Suppose you work for a product manufacturer and are faced with the following challenge. You're in a room full of your largest retailers and distributors. You make an announcement that your plan next year is to sell both indirect and direct to consumers—indirectly through your retailers, and directly to consumers through your web site. To add to the stew, you say that you're going to take the orders—and the sale—and ask your distributors or retailers to ship the product to the consumer.

You might guess that the response would be something less than enthusiastic. In fact, you probably would be shown the door. Selling direct is both lucrative and profitable, but seeing that your new sales plan didn't go over very well, you find yourself in that world between a rock and hard spot called channel conflict.

Seeing Through Rose-Colored Glasses

The promise of eCommerce is very tempting to manufacturers and distributors. The convenience and time-saving nature of the Internet are a great lure to consumers, bringing them online in droves. The Net also carries the promise of new customers for distributors, and manufacturers who think that selling directly to consumers can raise their profit margins and bring the added benefit of owning the customer.

But manufacturers have discovered that the rosy picture of selling direct is not all that it promises to be. According to a recent Forrester survey, 66% of those surveyed cite channel conflict as the major obstacle to selling online. And the future of selling direct starts to darken once eCommerce managers discover the additional costs of inventory management and logistics that selling direct incurs. Taking an order through a web site is easy compared to the extra work that follows: shipping the order, processing payment, and, of course, customer service. When the eCommerce manager totals these additional costs, the profit margin that looked so large before has been reduced dramatically.

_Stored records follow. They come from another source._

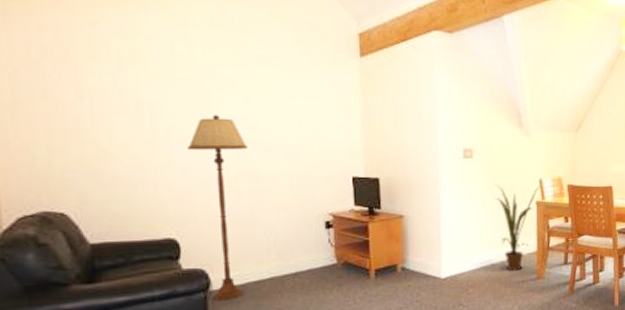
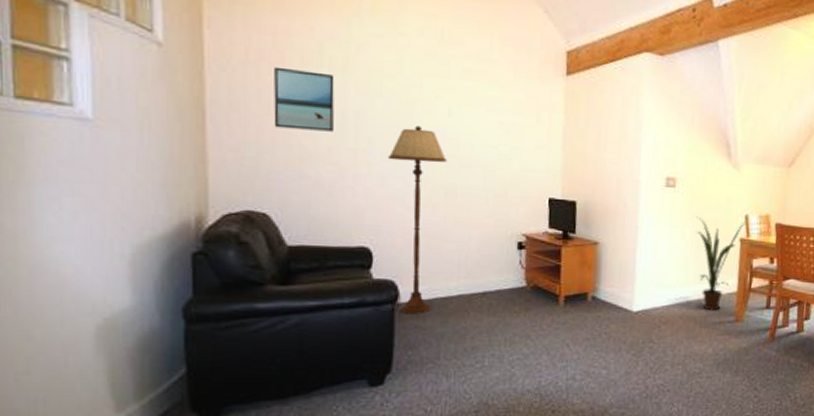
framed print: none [59,63,128,126] -> present [274,66,335,132]

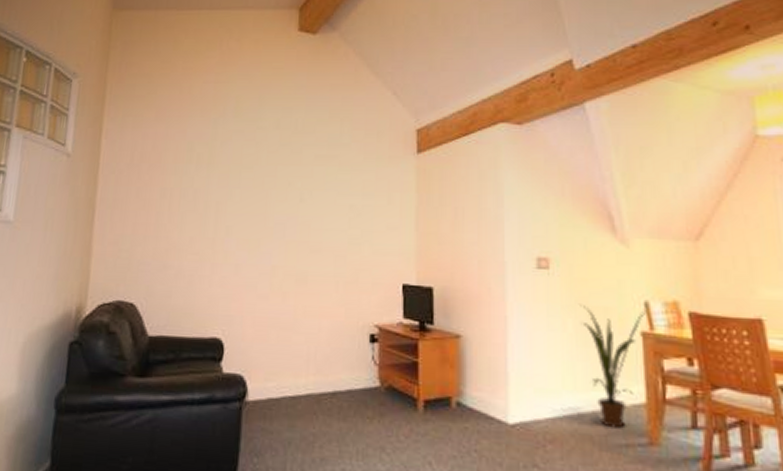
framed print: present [274,66,335,132] -> none [147,166,201,223]
floor lamp: present [387,126,448,314] -> none [242,213,299,415]

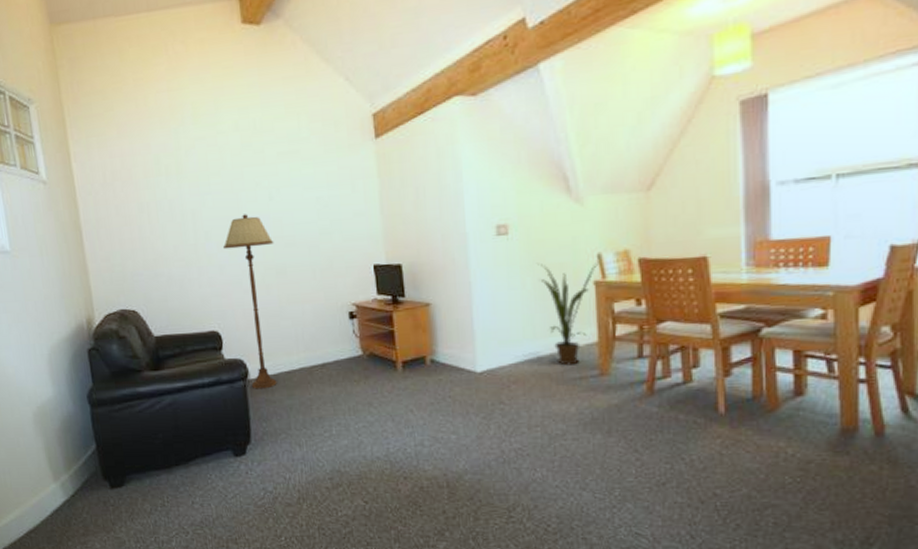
floor lamp: none [242,213,299,415] -> present [222,214,277,389]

The ability to combine different types of distribution channels today is a mixed blessing. Yes, there are more opportunities for a business to distribute and sell products and services into the marketplace, but this also poses a challenge. A manufacturer—or even a distributor—must be careful when combining distribution channels in a way that creates channel conflict. If your distribution strategy poses this risk, you, as an eCommerce manager, must think about what channel conflicts might occur and how you'll handle them.